Des appréhensions que partagent les relais du pouvoir et l’opposition. Réputé proche des cercles de décision, le Forum des chefs d’entreprise (FCE, patronat) affiche son agacement devant la lenteur des réformes engagées depuis le début du choc pétrolier. S’il soutient le gouvernement, Ali Haddad, président du FCE, n’en estime pas moins que celui-ci ne fait pas preuve d’assez de courage et d’audace face à une « crise multidimensionnelle ».
« Nous avons trois à quatre années pour réussir la transition d’une économie de rente vers une économie productive », estime cet homme d’affaires qui dirige le premier groupe privé de BTP.
En off, certains patrons redoutent même que la politique de désinvestissement (20 milliards de dollars en 2017, contre 29 milliards en 2016) ainsi que le gel des projets ne provoquent une catastrophe sociale. Faute de commandes publiques soutenues, des entreprises risquent de fermer. Avec, à la clé, des licenciements massifs. Farouchement opposée au patronat, qu’elle accuse d’être à la solde des « oligarques », l’opposante Louisa Hanoune, patronne du Parti des travailleurs (PT), n’a pas de mots assez durs pour fustiger cette politique d’austérité.
« Les mesures contenues dans la loi de finances 2017 pourraient engendrer des régressions qui menacent le tissu social d’effilochage, déplore-t‑elle. Tous les ingrédients d’une insurrection sociale sont réunis. »
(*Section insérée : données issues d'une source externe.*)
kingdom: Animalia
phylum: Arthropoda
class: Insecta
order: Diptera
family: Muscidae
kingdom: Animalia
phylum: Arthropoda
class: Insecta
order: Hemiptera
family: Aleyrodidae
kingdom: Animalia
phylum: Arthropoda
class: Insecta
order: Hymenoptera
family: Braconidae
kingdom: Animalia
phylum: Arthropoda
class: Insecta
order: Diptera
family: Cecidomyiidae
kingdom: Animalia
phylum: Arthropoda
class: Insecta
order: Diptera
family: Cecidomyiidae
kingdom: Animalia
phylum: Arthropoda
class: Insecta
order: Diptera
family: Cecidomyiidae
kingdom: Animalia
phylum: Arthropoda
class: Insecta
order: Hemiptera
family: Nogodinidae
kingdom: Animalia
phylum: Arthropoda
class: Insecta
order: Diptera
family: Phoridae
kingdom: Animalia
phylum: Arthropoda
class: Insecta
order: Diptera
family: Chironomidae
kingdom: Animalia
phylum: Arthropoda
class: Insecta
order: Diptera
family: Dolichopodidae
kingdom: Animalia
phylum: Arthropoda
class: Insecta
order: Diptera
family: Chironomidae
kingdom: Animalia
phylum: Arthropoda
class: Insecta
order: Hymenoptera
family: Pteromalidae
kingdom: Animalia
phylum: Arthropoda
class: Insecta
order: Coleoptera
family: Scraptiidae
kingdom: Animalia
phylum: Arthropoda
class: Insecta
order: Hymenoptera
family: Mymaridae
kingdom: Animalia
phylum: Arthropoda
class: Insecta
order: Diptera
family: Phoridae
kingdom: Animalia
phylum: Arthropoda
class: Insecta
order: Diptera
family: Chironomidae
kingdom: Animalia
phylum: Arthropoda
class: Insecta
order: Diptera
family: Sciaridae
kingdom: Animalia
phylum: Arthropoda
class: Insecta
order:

Gérer le risque de tensions sociales
Un rapport confidentiel de la Gendarmerie nationale, rendu public malencontreusement en juillet dernier, accrédite l’idée que le pays est assis sur une poudrière. Cette note interne juge que la situation « reste préoccupante et demeure marquée par la récurrence de contestations à caractère social ». Couplé aux effets de la crise et à l’incertitude autour de la succession du président Bouteflika, le mécontentement social s’est accru au fil des mois.
Mais le traumatisme causé par les violences qui ont endeuillé le pays lors de la décennie noire rend le scénario d’une déflagration générale difficilement envisageable. Du moins à court terme. « Le pouvoir a encore les moyens de financer la paix sociale, explique un député de l’opposition. Les Algériens ne descendront dans la rue que lorsqu’ils auront faim. Tant que le pouvoir leur permet de s’en sortir, ils ne lèveront pas le petit doigt pour le contester. »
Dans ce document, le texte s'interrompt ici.